A judge agreed, saying, “We need to make sure the environment is safe for all parties, including the jury that’s called to hear the matter.” Her trial had originally been scheduled to begin in July.
Holmes became a media darling for being the youngest self-made woman billionaire in the U.S. The company she founded in 2003, Theranos, was worth $9 billion at one point, and promised to run hundreds of tests off of one or two drops of blood. They partnered with Walgreens and Safeway, who adopted those tests for hoards of people in the U.S. Holmes' star was quickly on the rise: she gave a TED Talk and was profiled in The New Yorker. And then, Wall Street Journal reporter John Carreyrou exposed the entire thing as a fraud.
It didn’t take long for everything to come crumbling down. Holmes and her partner, Ramesh “Sunny” Balwani were charged with fraud in March 2018, and indicted on nine counts of wire fraud and conspiracy to commit wire fraud. Each face a maximum sentence of 20 years if found guilty, though the two are being tried separately.

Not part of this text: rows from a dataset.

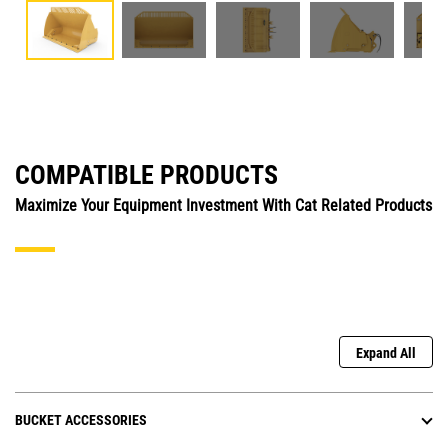
COMPATIBLE PRODUCTS
Maximize Your Equipment Investment With Cat Related Products
Expand All
BUCKET ACCESSORIES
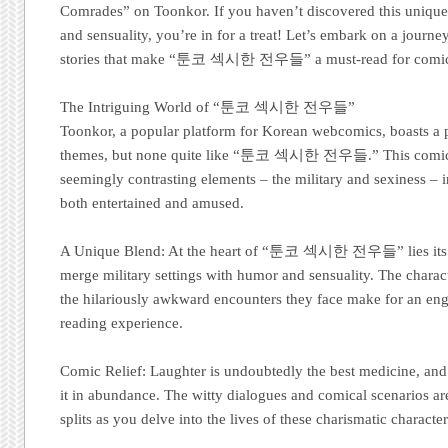
Comrades” on Toonkor. If you haven’t discovered this unique
and sensuality, you’re in for a treat! Let’s embark on a journey
stories that make “툰코 섹시한 전우들” a must-read for comic 
The Intriguing World of “툰코 섹시한 전우들”
Toonkor, a popular platform for Korean webcomics, boasts a 
themes, but none quite like “툰코 섹시한 전우들.” This comic 
seemingly contrasting elements – the military and sexiness – i
both entertained and amused.
A Unique Blend: At the heart of “툰코 섹시한 전우들” lies its ex
merge military settings with humor and sensuality. The characte
the hilariously awkward encounters they face make for an en
reading experience.
Comic Relief: Laughter is undoubtedly the best medicine, an
it in abundance. The witty dialogues and comical scenarios ar
splits as you delve into the lives of these charismatic character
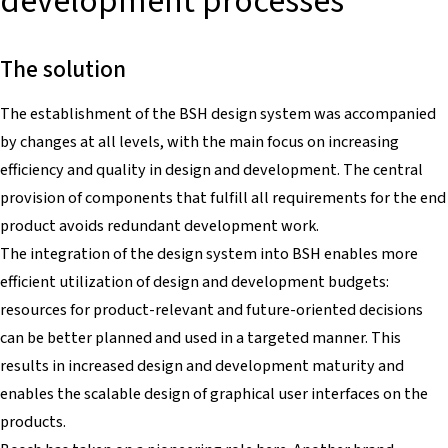
development processes
The solution
The establishment of the BSH design system was accompanied
by changes at all levels, with the main focus on increasing
efficiency and quality in design and development. The central
provision of components that fulfill all requirements for the end
product avoids redundant development work.
The integration of the design system into BSH enables more
efficient utilization of design and development budgets:
resources for product-relevant and future-oriented decisions
can be better planned and used in a targeted manner. This
results in increased design and development maturity and
enables the scalable design of graphical user interfaces on the
products.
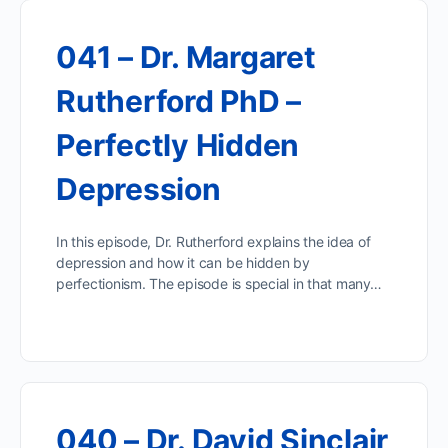
041 – Dr. Margaret
Rutherford PhD –
Perfectly Hidden
Depression
In this episode, Dr. Rutherford explains the idea of
depression and how it can be hidden by
perfectionism. The episode is special in that many…
040 – Dr. David Sinclair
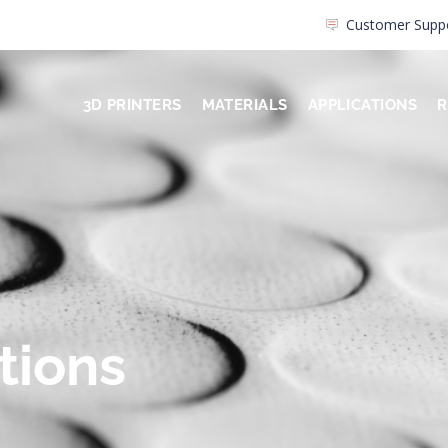
Customer Supp
3D PRINTERS
MATERIALS
APPLICATIONS
R
tions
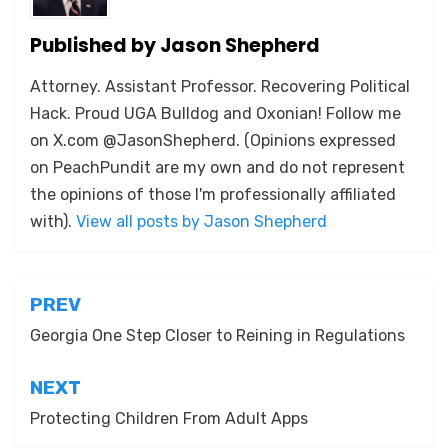
Published by
Jason Shepherd
Attorney. Assistant Professor. Recovering Political
Hack. Proud UGA Bulldog and Oxonian! Follow me
on X.com @JasonShepherd. (Opinions expressed
on PeachPundit are my own and do not represent
the opinions of those I'm professionally affiliated
with).
View all posts by Jason Shepherd
Post
PREV
navigation
Georgia One Step Closer to Reining in Regulations
NEXT
Protecting Children From Adult Apps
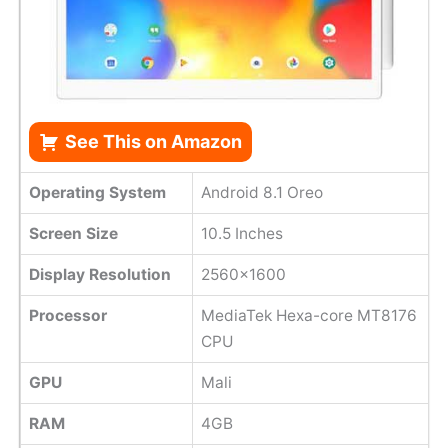
See This on Amazon
Operating System
Android 8.1 Oreo
Screen Size
10.5 Inches
Display Resolution
2560×1600
Processor
MediaTek Hexa-core MT8176
CPU
GPU
Mali
RAM
4GB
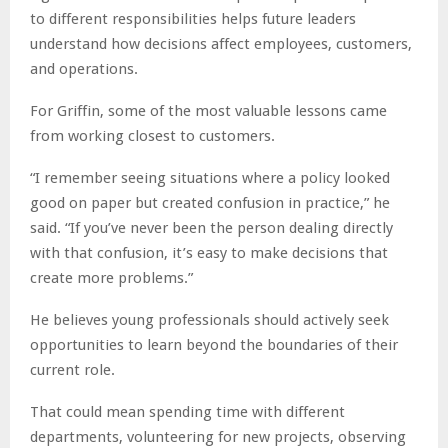
to different responsibilities helps future leaders
understand how decisions affect employees, customers,
and operations.
For Griffin, some of the most valuable lessons came
from working closest to customers.
“I remember seeing situations where a policy looked
good on paper but created confusion in practice,” he
said. “If you’ve never been the person dealing directly
with that confusion, it’s easy to make decisions that
create more problems.”
He believes young professionals should actively seek
opportunities to learn beyond the boundaries of their
current role.
That could mean spending time with different
departments, volunteering for new projects, observing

Public interest in the Holmes story was renewed last year with the release of the HBO documentary, The Inventor. But people have been eating her story up since her deception was revealed and there have been numerous books, podcasts, and films about Theranos and Holmes’ deception, and numerous stories about her fake voice or her Steve Jobs-esque uniform of black turtlenecks. For now, at least, the saga will continue — with a slight delay to prioritise public health.